M. Jean-Pierre Abelin. C’est vrai !
M. Pierre Albertini. Ce n’est pas en nous enfouissant la tête dans le sable que nous guérirons la démocratie des maux qui la taraudent.
M. Hervé Morin. Tout à fait !
M. Pierre Albertini. Nous avons tout intérêt à regarder la réalité en face. D’ailleurs, un élu ne peut pas avoir peur du suffrage universel : s’il s’engage devant ses concitoyens, c’est qu’il en accepte à l’avance le verdict. Cela me paraît une première évidence.
Ensuite, et c’est ma deuxième observation, cette initiative parlementaire de l’UDF concourt à ouvrir un débat public. C’est tout à fait à l’honneur du Parlement, dont plusieurs orateurs ont dit qu’il méritait d’être revalorisé. Si celui-ci a une raison d’être, ceux qui composent la représentation nationale peuvent légitimement user de cette faculté. Nous le faisons sans complexe.
M. François Sauvadet. Très bien !
M. Pierre Albertini. Enfin, je rappellerai ce qu’a dit en substance le Premier ministre à cette tribune, dans son discours précédant l’investiture qui lui a été accordée : les résultats électoraux n’effacent pas les problèmes ; ce n’est pas parce qu’au second tour de l’élection présidentielle, du fait du caractère aberrant des résultats du premier tour, le président a été élu à une majorité insoupçonnée et que l’harmonie politique entre les institutions a été rétablie, que les problèmes de la société française ont été pour autant résolus.

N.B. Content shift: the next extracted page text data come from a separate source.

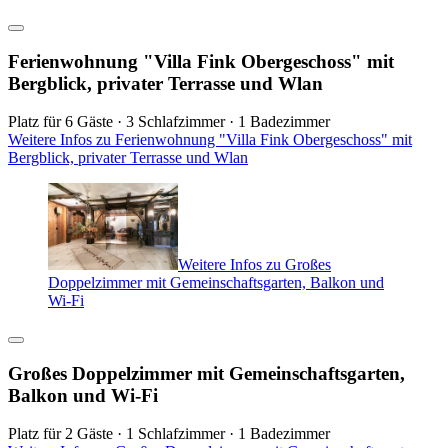
Ferienwohnung "Villa Fink Obergeschoss" mit
Bergblick, privater Terrasse und Wlan
Platz für 6 Gäste · 3 Schlafzimmer · 1 Badezimmer
Weitere Infos zu Ferienwohnung "Villa Fink Obergeschoss" mit
Bergblick, privater Terrasse und Wlan
Weitere Infos zu Großes
Doppelzimmer mit Gemeinschaftsgarten, Balkon und
Wi-Fi
Großes Doppelzimmer mit Gemeinschaftsgarten,
Balkon und Wi-Fi
Platz für 2 Gäste · 1 Schlafzimmer · 1 Badezimmer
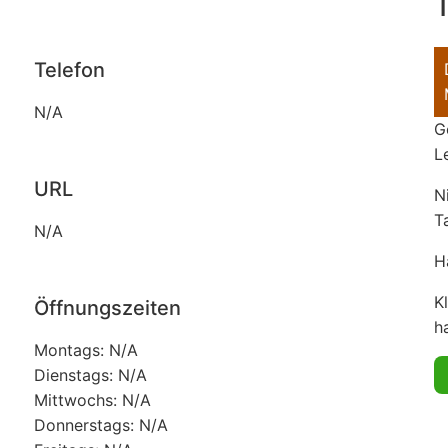
T
Telefon
N/A
G
L
URL
N
T
N/A
H
K
Öffnungszeiten
ha
Montags: N/A
Dienstags: N/A
Mittwochs: N/A
Donnerstags: N/A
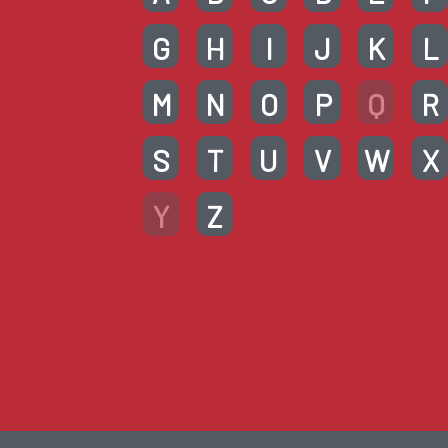
G
H
I
J
K
L
M
N
O
P
Q
R
S
T
U
V
W
X
Y
Z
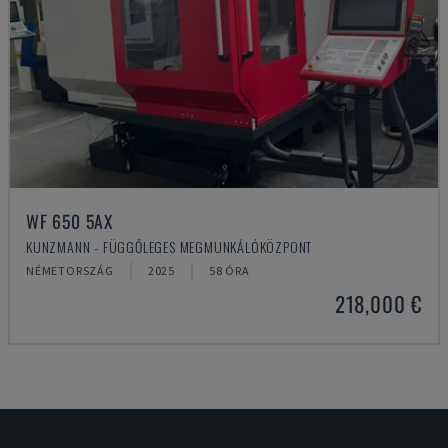
WF 650 5AX
KUNZMANN - FÜGGŐLEGES MEGMUNKÁLÓKÖZPONT
NÉMETORSZÁG
2025
58 ÓRA
218,000 €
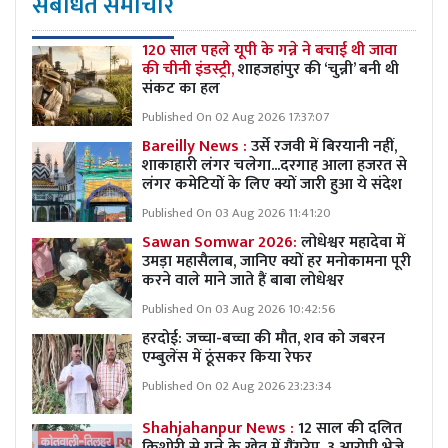
संबंधित समाचार
120 साल पहले यूपी के गन्ने ने बचाई थी जावा
की चीनी इंडस्ट्री,
शाहजहांपुर की ‘चुन्नी’ बनी थी
संकट का हल
Published On 02 Aug 2026 17:37:07
Bareilly News :
उर्से रजवी में बिरयानी नहीं,
शाकाहारी लंगर चलेगा...दरगाह आला हजरत से
लंगर कमेटियों के लिए क्यों जारी हुआ ये संदेश
Published On 03 Aug 2026 11:41:20
Sawan Somwar 2026:
लोधेश्वर महादेवा में
उमड़ा महासैलाब, जानिए क्यों हर मनोकामना पूरी
करने वाले माने जाते हैं बाबा लोधेश्वर
Published On 03 Aug 2026 10:42:56
हरदोई: जच्चा-बच्चा की मौत, शव को जबरन
एम्बुलेंस में ठूंसकर किया रेफर
Published On 02 Aug 2026 23:23:34
Shahjahanpur News :
12 साल की दलित
किशोरी से गन्ने के खेत में गैंगरेप, 3 आरोपी भेजे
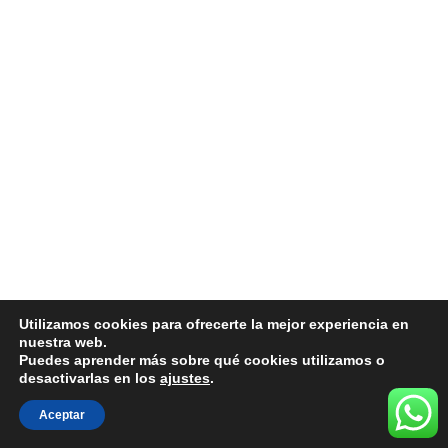
Utilizamos cookies para ofrecerte la mejor experiencia en
nuestra web.
Puedes aprender más sobre qué cookies utilizamos o
desactivarlas en los
ajustes
.
Aceptar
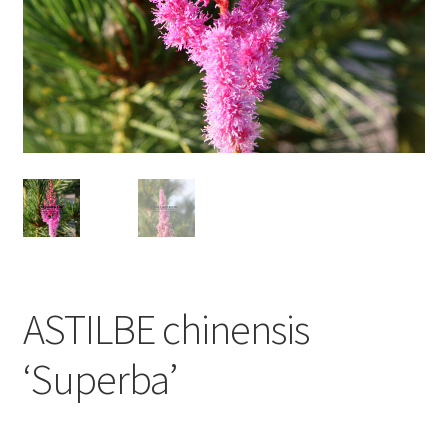
ASTILBE chinensis
‘Superba’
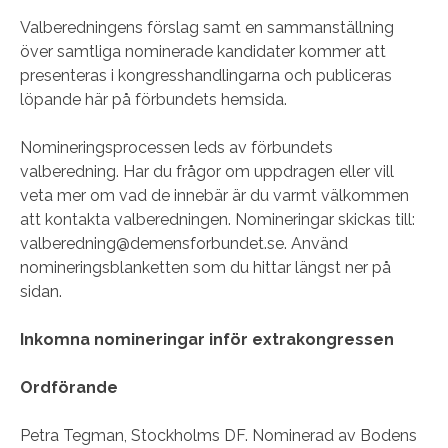
Valberedningens förslag samt en sammanställning
över samtliga nominerade kandidater kommer att
presenteras i kongresshandlingarna och publiceras
löpande här på förbundets hemsida.
Nomineringsprocessen leds av förbundets
valberedning. Har du frågor om uppdragen eller vill
veta mer om vad de innebär är du varmt välkommen
att kontakta valberedningen. Nomineringar skickas till:
valberedning@demensforbundet.se. Använd
nomineringsblanketten som du hittar längst ner på
sidan.
Inkomna nomineringar
inför extrakongressen
Ordförande
Petra Tegman, Stockholms DF. Nominerad av Bodens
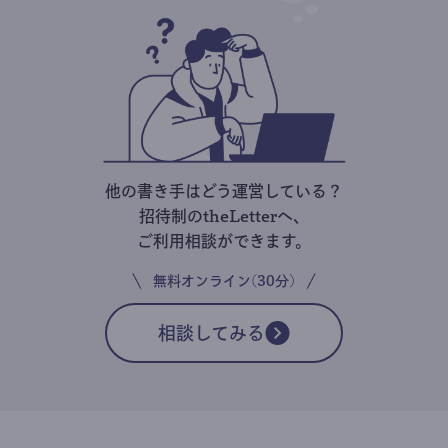
他の書き手はどう運営している？
招待制のtheLetterへ、
ご利用相談ができます。
無料オンライン(30分)
相談してみる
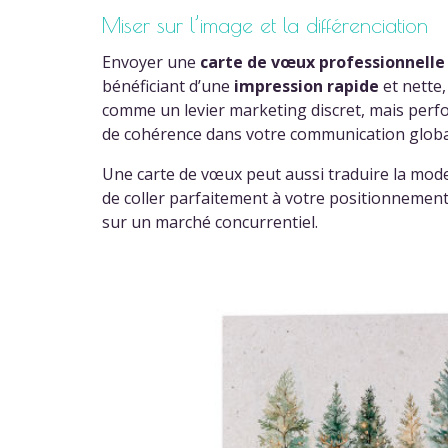
Miser sur l’image et la différenciation
Envoyer une
carte de vœux professionnelle
bénéficiant d’une
impression rapide
et nette
comme un levier marketing discret, mais perfor
de cohérence dans votre communication globa
Une carte de vœux peut aussi traduire la mode
de coller parfaitement à votre positionnement.
sur un marché concurrentiel.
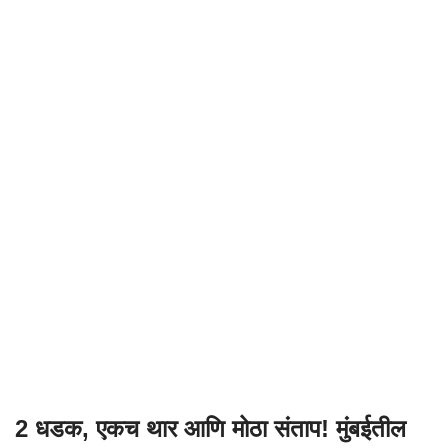
2 धडक, एकच थार आणि मोठा संताप! मुंबईतील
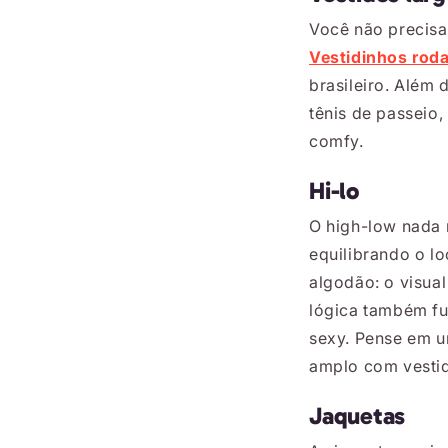
Você não precisa
Vestidinhos rod
brasileiro. Além
tênis de passeio,
comfy.
Hi-lo
O high-low nada 
equilibrando o l
algodão: o visual
lógica também fu
sexy. Pense em u
amplo com vestido
Jaquetas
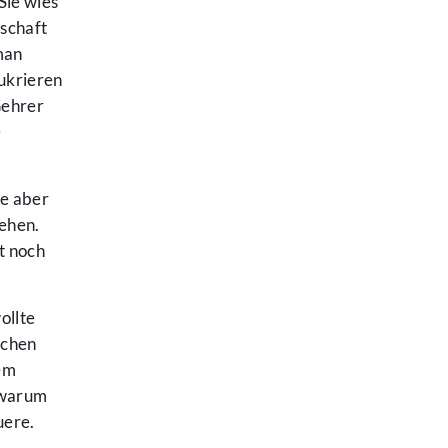
Sie wies
schaft
man
ukrieren
Gehrer
e
te aber
ehen.
t noch
ollte
schen
tem
, warum
uere.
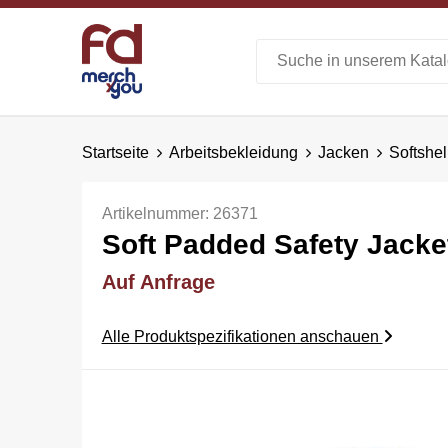
Startseite
Arbeitsbekleidung
Jacken
Softshel
Artikelnummer:
26371
Soft Padded Safety Jacke
Auf Anfrage
Alle Produktspezifikationen anschauen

Même si notre proposition n’avait pour but que de décompter de manière distincte les votes blancs des votes nuls, elle aurait un mérite. Pour autant, ce serait insuffisant. Etant l’auteur de propositions très anciennes sur le sujet, je pense qu’il faudrait aller plus loin.

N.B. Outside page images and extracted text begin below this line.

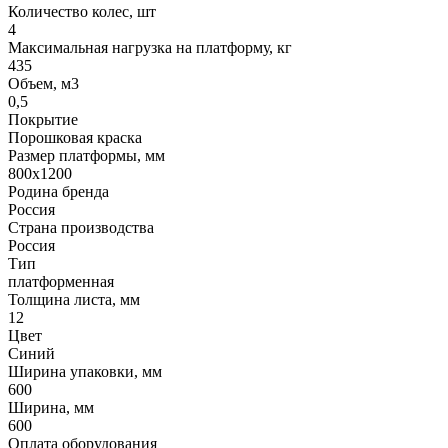
Количество колес, шт
4
Максимальная нагрузка на платформу, кг
435
Объем, м3
0,5
Покрытие
Порошковая краска
Размер платформы, мм
800х1200
Родина бренда
Россия
Страна производства
Россия
Тип
платформенная
Толщина листа, мм
12
Цвет
Синий
Ширина упаковки, мм
600
Ширина, мм
600
Оплата оборудования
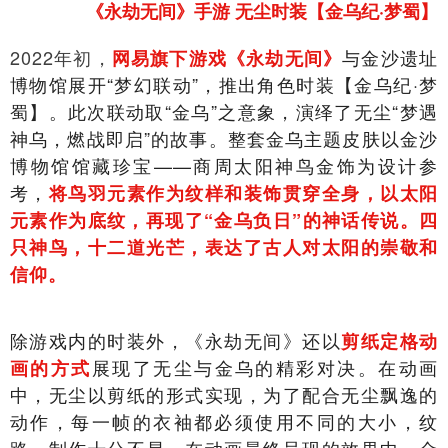
《永劫无间》手游 无尘时装【金乌纪·梦蜀】
2022年初，
与金沙遗址
网易旗下游戏《永劫无间》
博物馆展开“梦幻联动”，推出角色时装【金乌纪·梦
蜀】。此次联动取“金乌”之意象，演绎了无尘“梦遇
神乌，燃战即启”的故事。整套金乌主题皮肤以金沙
博物馆馆藏珍宝——商周太阳神鸟金饰为设计参
考，
将鸟羽元素作为纹样和装饰贯穿全身，以太阳
元素作为底纹，再现了“金乌负日”的神话传说。四
只神鸟，十二道光芒，表达了古人对太阳的崇敬和
信仰。
除游戏内的时装外，《永劫无间》还以
剪纸定格动
展现了无尘与金乌的精彩对决。在动画
画的方式
中，无尘以剪纸的形式实现，为了配合无尘飘逸的
动作，每一帧的衣袖都必须使用不同的大小，纹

Certains ont parlé du risque qu’il en résulterait pour l’élection du Président de la République. Certes, la Constitution est rédigée de telle manière que la proposition pourrait buter sur la rédaction actuelle de l’article 7. Mais le risque n’est que virtuel.
Quoi qu’il en soit, mes chers collègues, il est bon de dialoguer avec nos concitoyens et de faire preuve tous les jours de confiance, cette valeur élémentaire de la démocratie. (Applaudissements sur les bancs du groupe Union pour la démocratie française.)